Figure 6 A section of the Sun. Energy from nuclear reactions in the core flows out to the surface, supporting the Sun against the inward ...

Figure 6 shows a slice through the Sun. Because of the extremely high temperatures, the hydrogen and helium in the Sun exist in an ionised state called plasma, in which electrons and nuclei are split apart.

The energy produced by the nuclear reactions in the core supports the Sun against gravity in two ways. The first of these is kinetic pressure, which is simply the pressure caused by the high temperatures and dense material. The second type of pressure is radiation pressure. This is pressure exerted by energy travelling outwards towards the surface. The zigzag line in the inner layers shows the radiation colliding many times with charged particles in the plasma, resulting in an outward force.

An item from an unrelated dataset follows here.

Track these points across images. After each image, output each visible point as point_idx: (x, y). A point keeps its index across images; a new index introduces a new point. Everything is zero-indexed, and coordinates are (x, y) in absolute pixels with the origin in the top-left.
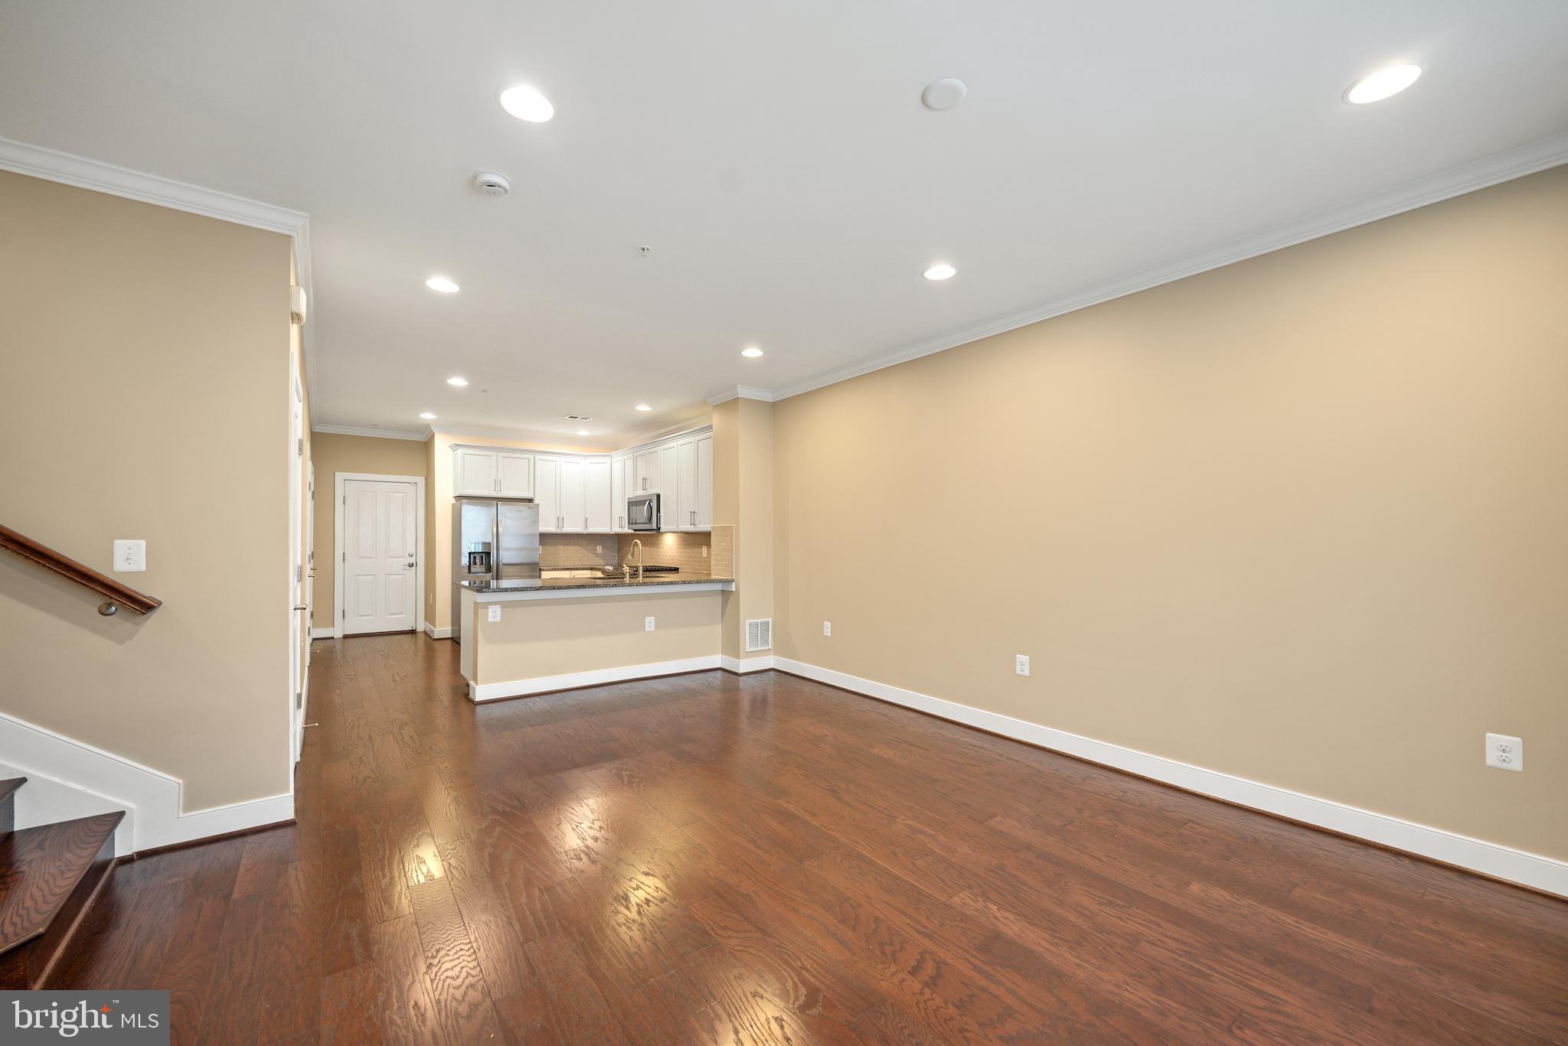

The same processes in other stars keep them stable throughout their main-sequence lifetimes, maintaining an equilibrium between the inward pressure of gravity and the outward kinetic and radiation pressure as long as energy continues to be produced at a constant rate.

This helps us to understand the role of mass in determining the overall luminosity of a star. Stars on the main sequence are stable. For such a star to remain in equilibrium, with a constant temperature and luminosity, the rate at which energy is radiated from its surface has to be equal to the rate at which energy is being produced in the core (otherwise it would heat up or cool down). The luminosity therefore depends on conditions in the core, which in turn depend on the mass of the star.

In more massive stars the greater inward force of gravity produces higher temperatures and pressures, requiring a higher rate of energy production to support the star. The nuclear reactions of the ppI chain are extremely sensitive to conditions in the core, running faster as the temperature and pressure increase. This means that stars of different masses can be stable, with more massive stars having a higher luminosity and consuming nuclear fuel at a higher rate in order to be supported against the extra gravity.

The increase in luminosity is striking (as Figure 4 shows). Stars of just a few solar masses can have luminosities hundreds or even thousands of times more than the Sun. In addition to higher temperatures at the surface, more massive stars are also larger, and both of these factors contribute to the overall luminosity. At the top end of the scale, extreme conditions in the cores of heavy stars enable additional types of nuclear reaction to take place, converting hydrogen to helium at an even higher rate, meaning that stars of 30 solar masses have energy outputs of around 100 000 times that of the Sun.